> _Task statement_: Please report every line of the listing below that has the word "entries" in it.

+ + + + + + +

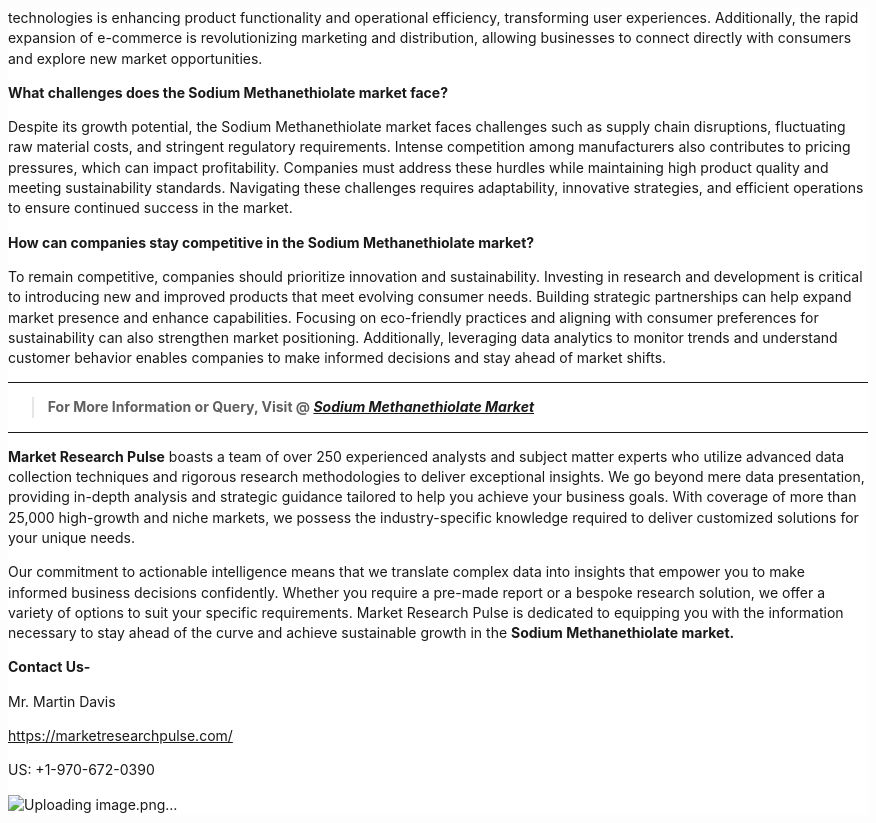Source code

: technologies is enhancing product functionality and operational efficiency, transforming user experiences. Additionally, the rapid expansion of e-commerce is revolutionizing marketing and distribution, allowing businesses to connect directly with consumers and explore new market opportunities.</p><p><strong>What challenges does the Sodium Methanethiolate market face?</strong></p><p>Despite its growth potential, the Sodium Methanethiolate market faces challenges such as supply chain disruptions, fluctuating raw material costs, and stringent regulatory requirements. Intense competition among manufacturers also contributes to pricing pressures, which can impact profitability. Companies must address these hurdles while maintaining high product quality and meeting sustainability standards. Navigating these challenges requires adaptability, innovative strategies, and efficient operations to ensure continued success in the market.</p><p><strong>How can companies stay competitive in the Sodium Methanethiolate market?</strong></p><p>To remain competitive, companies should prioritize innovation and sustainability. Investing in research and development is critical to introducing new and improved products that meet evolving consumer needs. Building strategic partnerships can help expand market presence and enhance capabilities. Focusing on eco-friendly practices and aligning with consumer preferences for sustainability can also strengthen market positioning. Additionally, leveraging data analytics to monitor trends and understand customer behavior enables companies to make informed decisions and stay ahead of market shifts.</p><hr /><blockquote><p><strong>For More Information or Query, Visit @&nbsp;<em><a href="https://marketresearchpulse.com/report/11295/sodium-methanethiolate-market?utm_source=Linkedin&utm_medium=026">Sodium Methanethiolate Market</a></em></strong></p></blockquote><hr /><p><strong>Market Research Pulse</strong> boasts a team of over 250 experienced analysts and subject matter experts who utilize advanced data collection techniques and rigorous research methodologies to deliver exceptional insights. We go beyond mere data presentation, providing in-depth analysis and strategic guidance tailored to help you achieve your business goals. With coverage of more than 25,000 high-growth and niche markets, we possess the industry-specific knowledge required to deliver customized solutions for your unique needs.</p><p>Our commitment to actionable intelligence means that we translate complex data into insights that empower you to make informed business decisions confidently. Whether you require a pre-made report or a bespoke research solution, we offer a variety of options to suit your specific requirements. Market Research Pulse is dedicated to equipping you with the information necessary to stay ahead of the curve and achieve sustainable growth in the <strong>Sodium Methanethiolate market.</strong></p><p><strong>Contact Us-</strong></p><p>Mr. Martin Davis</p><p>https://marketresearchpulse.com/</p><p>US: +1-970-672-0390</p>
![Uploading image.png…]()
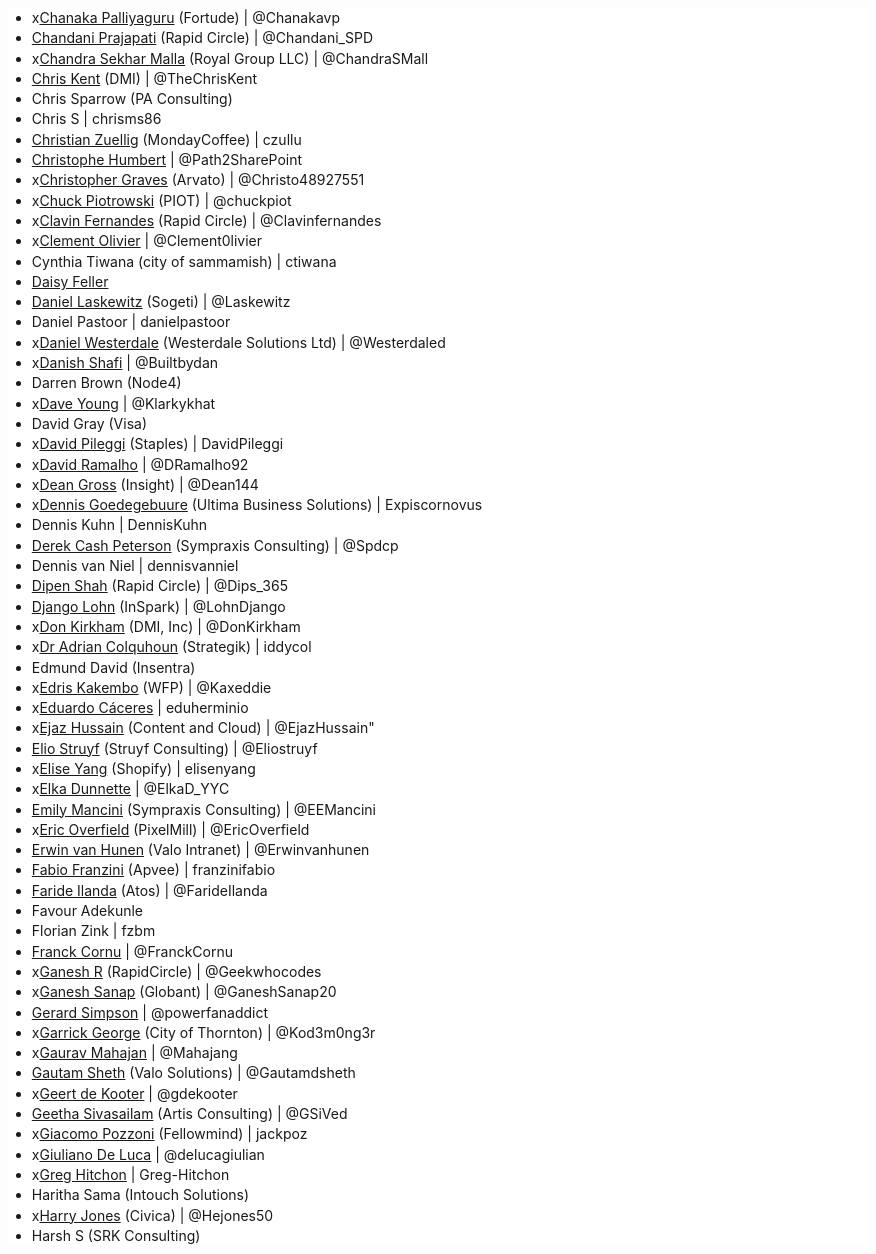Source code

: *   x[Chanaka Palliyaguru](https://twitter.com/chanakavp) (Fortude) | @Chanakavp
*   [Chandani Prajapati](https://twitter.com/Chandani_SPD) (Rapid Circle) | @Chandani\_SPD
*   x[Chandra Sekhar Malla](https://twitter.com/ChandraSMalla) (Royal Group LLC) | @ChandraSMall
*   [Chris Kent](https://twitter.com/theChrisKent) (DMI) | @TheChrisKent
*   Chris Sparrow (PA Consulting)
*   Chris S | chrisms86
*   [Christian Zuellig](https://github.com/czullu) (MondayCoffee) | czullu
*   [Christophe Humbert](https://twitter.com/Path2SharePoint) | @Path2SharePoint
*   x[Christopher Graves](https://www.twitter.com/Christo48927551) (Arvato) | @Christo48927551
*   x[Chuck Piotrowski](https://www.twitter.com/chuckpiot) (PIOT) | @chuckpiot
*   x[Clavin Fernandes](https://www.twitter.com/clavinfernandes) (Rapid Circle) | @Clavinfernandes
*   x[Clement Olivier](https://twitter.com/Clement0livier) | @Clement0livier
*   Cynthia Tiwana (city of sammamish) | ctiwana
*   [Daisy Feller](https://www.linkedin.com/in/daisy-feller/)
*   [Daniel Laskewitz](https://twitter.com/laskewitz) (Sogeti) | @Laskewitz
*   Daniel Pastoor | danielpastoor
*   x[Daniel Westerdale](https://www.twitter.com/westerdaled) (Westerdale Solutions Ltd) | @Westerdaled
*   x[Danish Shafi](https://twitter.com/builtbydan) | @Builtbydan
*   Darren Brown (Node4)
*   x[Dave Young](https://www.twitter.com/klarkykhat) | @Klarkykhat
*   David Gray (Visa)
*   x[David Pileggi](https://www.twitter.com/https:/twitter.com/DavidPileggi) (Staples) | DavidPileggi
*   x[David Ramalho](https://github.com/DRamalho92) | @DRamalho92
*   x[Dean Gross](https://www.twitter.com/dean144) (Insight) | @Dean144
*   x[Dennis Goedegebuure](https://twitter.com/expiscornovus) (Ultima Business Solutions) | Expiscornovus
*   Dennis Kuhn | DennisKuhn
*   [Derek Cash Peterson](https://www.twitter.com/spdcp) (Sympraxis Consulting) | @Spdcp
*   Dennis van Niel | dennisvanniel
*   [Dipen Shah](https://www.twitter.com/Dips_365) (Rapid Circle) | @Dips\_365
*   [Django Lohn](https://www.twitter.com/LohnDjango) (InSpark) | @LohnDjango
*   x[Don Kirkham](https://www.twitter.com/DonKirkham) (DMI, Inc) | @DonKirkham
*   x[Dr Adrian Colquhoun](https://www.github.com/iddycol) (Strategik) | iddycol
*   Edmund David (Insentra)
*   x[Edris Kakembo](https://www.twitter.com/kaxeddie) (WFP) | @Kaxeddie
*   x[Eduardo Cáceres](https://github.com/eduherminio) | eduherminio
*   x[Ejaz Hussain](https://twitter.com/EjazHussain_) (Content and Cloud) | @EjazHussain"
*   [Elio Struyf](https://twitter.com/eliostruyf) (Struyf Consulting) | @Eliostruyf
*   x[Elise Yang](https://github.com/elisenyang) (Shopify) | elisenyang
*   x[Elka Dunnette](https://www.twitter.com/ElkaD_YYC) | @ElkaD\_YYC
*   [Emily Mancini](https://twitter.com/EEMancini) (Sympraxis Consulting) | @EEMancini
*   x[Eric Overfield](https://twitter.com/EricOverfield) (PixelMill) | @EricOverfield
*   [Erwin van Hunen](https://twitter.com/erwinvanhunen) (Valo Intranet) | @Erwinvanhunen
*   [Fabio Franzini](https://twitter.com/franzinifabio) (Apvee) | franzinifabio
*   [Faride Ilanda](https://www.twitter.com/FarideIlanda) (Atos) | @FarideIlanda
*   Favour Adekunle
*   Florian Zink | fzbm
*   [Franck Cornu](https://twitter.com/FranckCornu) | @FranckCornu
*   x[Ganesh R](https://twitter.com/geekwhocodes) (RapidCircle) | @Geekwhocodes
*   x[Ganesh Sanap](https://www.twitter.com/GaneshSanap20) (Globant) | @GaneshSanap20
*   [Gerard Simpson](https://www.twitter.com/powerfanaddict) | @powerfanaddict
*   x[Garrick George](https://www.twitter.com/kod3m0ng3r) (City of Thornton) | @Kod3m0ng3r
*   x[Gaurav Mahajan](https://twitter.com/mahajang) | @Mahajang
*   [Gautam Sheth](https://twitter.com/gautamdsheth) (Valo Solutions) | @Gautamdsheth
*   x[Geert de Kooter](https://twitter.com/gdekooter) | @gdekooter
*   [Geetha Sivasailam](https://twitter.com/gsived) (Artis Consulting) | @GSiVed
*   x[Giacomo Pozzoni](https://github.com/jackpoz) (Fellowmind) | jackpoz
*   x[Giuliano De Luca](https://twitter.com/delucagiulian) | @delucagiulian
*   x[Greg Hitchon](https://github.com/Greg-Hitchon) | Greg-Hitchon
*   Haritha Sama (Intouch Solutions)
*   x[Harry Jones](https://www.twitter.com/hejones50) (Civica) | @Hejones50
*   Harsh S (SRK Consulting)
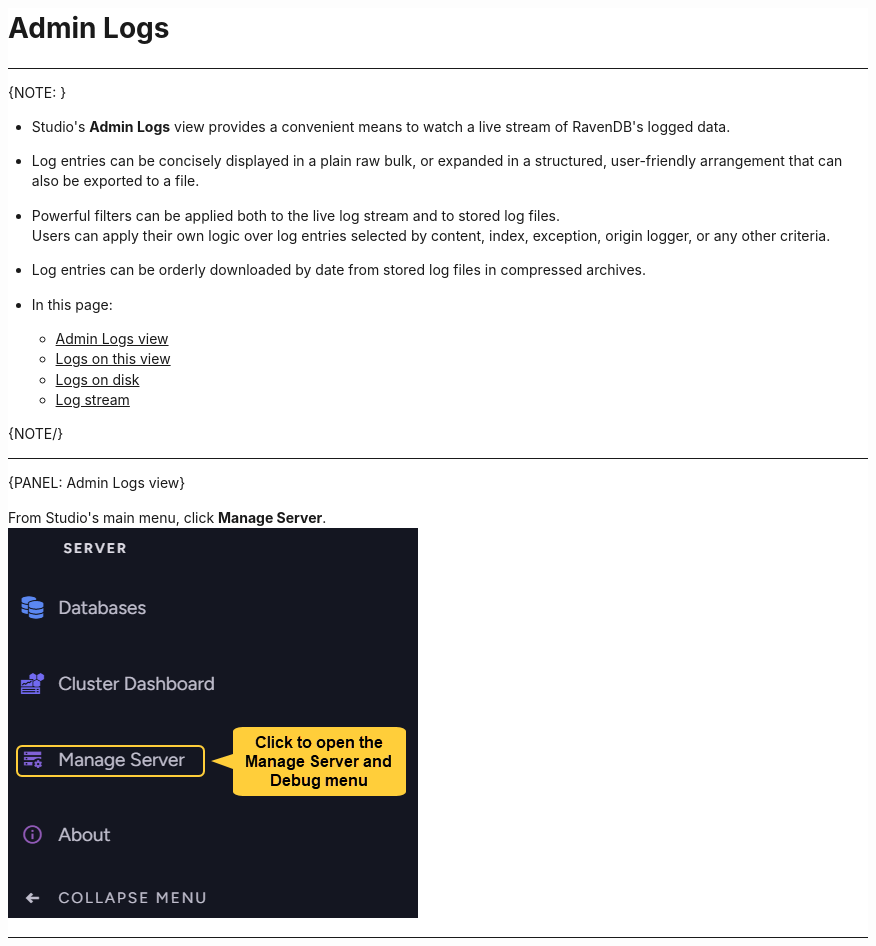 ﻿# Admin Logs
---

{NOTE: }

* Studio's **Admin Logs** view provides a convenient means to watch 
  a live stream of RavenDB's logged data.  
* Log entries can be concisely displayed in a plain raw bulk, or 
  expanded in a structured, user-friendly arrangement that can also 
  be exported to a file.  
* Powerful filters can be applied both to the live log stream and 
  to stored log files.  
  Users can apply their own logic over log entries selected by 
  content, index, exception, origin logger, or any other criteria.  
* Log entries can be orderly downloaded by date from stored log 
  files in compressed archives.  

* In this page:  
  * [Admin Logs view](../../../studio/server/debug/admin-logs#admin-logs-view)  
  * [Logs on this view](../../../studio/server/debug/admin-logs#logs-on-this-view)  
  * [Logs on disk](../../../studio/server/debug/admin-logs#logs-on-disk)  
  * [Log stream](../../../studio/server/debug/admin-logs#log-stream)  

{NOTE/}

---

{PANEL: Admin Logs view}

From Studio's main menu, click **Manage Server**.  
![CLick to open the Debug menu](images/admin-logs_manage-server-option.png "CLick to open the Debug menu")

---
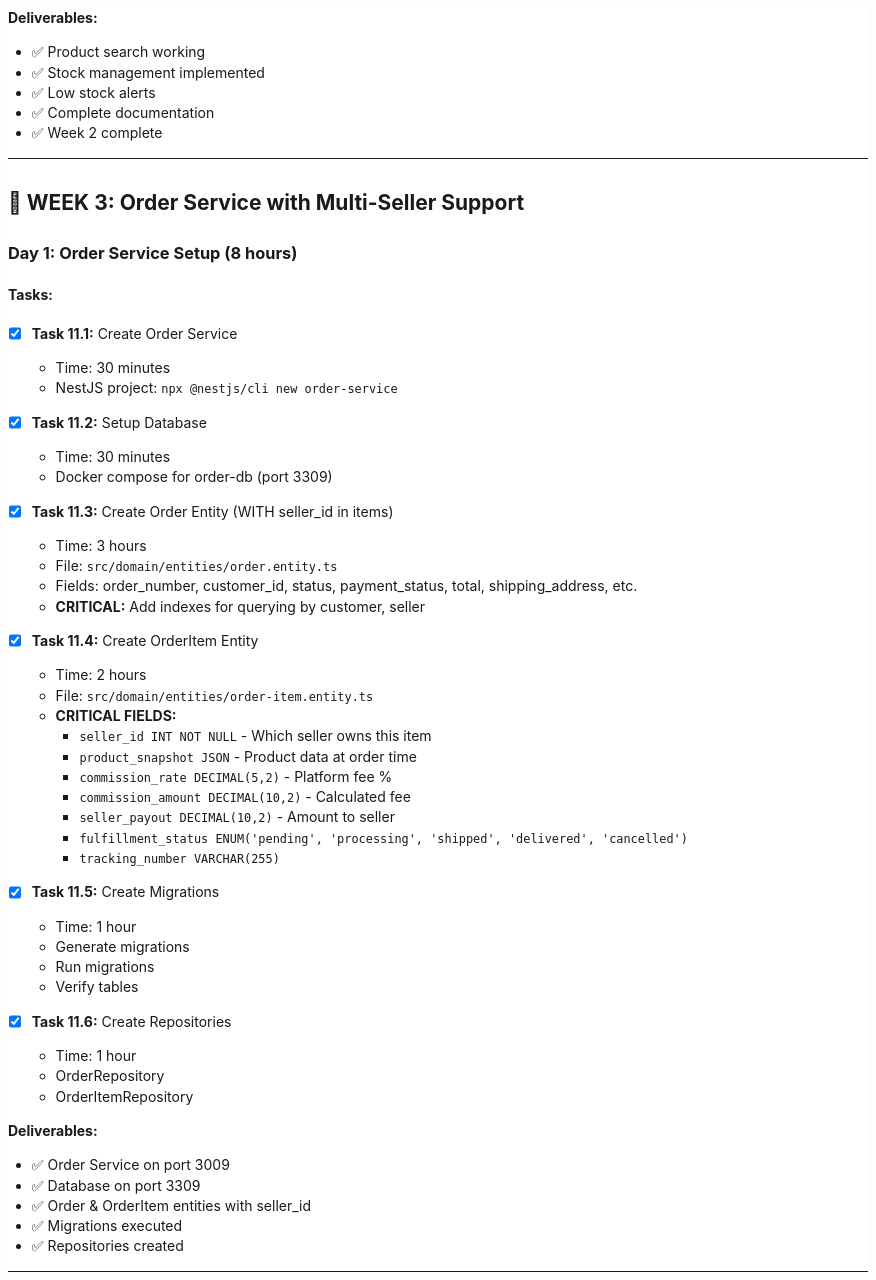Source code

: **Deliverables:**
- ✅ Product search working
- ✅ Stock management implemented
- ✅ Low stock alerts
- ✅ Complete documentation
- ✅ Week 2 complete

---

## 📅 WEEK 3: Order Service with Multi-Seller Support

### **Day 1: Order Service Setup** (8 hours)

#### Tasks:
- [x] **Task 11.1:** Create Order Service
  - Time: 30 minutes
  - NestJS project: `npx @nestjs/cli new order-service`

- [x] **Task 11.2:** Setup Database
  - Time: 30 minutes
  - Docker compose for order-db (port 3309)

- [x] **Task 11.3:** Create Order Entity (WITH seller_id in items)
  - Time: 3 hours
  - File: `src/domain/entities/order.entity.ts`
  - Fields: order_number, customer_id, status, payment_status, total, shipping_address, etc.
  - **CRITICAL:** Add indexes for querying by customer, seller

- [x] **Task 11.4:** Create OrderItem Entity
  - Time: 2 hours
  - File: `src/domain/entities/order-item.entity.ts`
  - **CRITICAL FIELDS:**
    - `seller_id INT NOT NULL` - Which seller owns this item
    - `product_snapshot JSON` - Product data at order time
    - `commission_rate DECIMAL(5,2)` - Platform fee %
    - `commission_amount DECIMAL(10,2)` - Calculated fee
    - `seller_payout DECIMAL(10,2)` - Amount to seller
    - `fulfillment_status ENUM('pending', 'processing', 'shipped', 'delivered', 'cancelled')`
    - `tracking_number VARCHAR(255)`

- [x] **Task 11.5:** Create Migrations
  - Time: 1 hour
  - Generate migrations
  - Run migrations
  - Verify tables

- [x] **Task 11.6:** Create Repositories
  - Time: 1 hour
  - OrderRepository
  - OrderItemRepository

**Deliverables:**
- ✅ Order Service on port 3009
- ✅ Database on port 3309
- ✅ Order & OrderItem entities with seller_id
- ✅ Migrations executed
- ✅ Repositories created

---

+ + + + + + +

> _Your response_:
* Log entries can be concisely displayed in a plain raw bulk, or 
  Users can apply their own logic over log entries selected by 
* Log entries can be orderly downloaded by date from stored log 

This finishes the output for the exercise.